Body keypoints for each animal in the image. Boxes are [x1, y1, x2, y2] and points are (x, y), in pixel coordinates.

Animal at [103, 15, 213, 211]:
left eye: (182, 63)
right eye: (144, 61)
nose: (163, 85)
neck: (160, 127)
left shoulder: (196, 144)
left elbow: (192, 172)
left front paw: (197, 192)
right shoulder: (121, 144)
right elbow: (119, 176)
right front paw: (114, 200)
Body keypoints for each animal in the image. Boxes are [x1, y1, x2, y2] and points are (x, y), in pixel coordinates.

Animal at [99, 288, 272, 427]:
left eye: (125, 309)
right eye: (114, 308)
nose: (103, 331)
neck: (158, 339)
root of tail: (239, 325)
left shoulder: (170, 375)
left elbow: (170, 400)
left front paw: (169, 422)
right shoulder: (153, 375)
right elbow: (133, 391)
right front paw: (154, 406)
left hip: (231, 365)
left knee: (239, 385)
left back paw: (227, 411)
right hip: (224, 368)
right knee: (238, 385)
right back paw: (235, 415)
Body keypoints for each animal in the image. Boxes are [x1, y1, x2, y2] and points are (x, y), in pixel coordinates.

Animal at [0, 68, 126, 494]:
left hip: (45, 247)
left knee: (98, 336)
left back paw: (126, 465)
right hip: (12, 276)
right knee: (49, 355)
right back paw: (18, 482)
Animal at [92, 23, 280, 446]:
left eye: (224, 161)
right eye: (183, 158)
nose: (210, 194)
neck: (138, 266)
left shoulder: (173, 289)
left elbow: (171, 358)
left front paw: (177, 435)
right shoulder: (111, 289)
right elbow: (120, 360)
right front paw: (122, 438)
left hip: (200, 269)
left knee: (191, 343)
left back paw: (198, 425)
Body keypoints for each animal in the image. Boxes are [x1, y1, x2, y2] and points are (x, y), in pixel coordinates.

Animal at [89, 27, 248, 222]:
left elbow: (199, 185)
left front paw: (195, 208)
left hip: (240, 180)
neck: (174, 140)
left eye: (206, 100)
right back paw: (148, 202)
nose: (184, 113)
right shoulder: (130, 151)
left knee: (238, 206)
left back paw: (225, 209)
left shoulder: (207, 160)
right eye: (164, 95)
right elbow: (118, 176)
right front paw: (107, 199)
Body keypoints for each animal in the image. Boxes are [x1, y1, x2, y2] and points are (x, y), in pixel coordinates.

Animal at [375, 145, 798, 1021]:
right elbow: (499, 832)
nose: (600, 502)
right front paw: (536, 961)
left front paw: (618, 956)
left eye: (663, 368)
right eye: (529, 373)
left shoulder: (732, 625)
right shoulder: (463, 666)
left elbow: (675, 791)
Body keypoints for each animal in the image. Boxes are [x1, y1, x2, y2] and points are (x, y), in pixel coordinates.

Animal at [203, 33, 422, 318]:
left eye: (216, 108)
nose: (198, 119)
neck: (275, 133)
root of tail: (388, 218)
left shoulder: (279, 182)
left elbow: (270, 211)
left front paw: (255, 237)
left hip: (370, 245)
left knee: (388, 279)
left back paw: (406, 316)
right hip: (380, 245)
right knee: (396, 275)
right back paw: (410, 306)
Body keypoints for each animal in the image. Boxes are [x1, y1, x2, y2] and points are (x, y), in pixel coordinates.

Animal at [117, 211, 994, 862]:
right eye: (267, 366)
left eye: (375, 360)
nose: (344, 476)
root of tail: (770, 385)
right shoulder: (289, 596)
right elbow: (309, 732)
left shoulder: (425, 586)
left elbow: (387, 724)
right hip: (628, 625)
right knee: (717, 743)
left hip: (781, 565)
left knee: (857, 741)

------------------------------

Work to be completed:
In the listing above, find the line containing "right hip: (12, 276)" and the line containing "right back paw: (410, 306)", then repeat those two lines and everything between them exactly.

Expected answer:
right hip: (12, 276)
right knee: (49, 355)
right back paw: (18, 482)
Animal at [92, 23, 280, 446]:
left eye: (224, 161)
right eye: (183, 158)
nose: (210, 194)
neck: (138, 266)
left shoulder: (173, 289)
left elbow: (171, 358)
left front paw: (177, 435)
right shoulder: (111, 289)
right elbow: (120, 360)
right front paw: (122, 438)
left hip: (200, 269)
left knee: (191, 343)
left back paw: (198, 425)
Body keypoints for each animal in the image. Boxes are [x1, y1, x2, y2] and points are (x, y), in pixel coordinates.

Animal at [89, 27, 248, 222]:
left elbow: (199, 185)
left front paw: (195, 208)
left hip: (240, 180)
neck: (174, 140)
left eye: (206, 100)
right back paw: (148, 202)
nose: (184, 113)
right shoulder: (130, 151)
left knee: (238, 206)
left back paw: (225, 209)
left shoulder: (207, 160)
right eye: (164, 95)
right elbow: (118, 176)
right front paw: (107, 199)
Body keypoints for each animal in the image. Boxes are [x1, y1, x2, y2] and points are (x, y), in pixel coordinates.

Animal at [375, 145, 798, 1021]:
right elbow: (499, 832)
nose: (600, 502)
right front paw: (536, 961)
left front paw: (618, 956)
left eye: (663, 368)
right eye: (529, 373)
left shoulder: (732, 625)
right shoulder: (463, 666)
left elbow: (675, 791)
Body keypoints for each animal in the image. Boxes are [x1, y1, x2, y2] and points are (x, y), in pixel coordinates.

Animal at [203, 33, 422, 318]:
left eye: (216, 108)
nose: (198, 119)
neck: (275, 133)
root of tail: (388, 218)
left shoulder: (279, 182)
left elbow: (270, 211)
left front paw: (255, 237)
left hip: (370, 245)
left knee: (388, 279)
left back paw: (406, 316)
right hip: (380, 245)
right knee: (396, 275)
right back paw: (410, 306)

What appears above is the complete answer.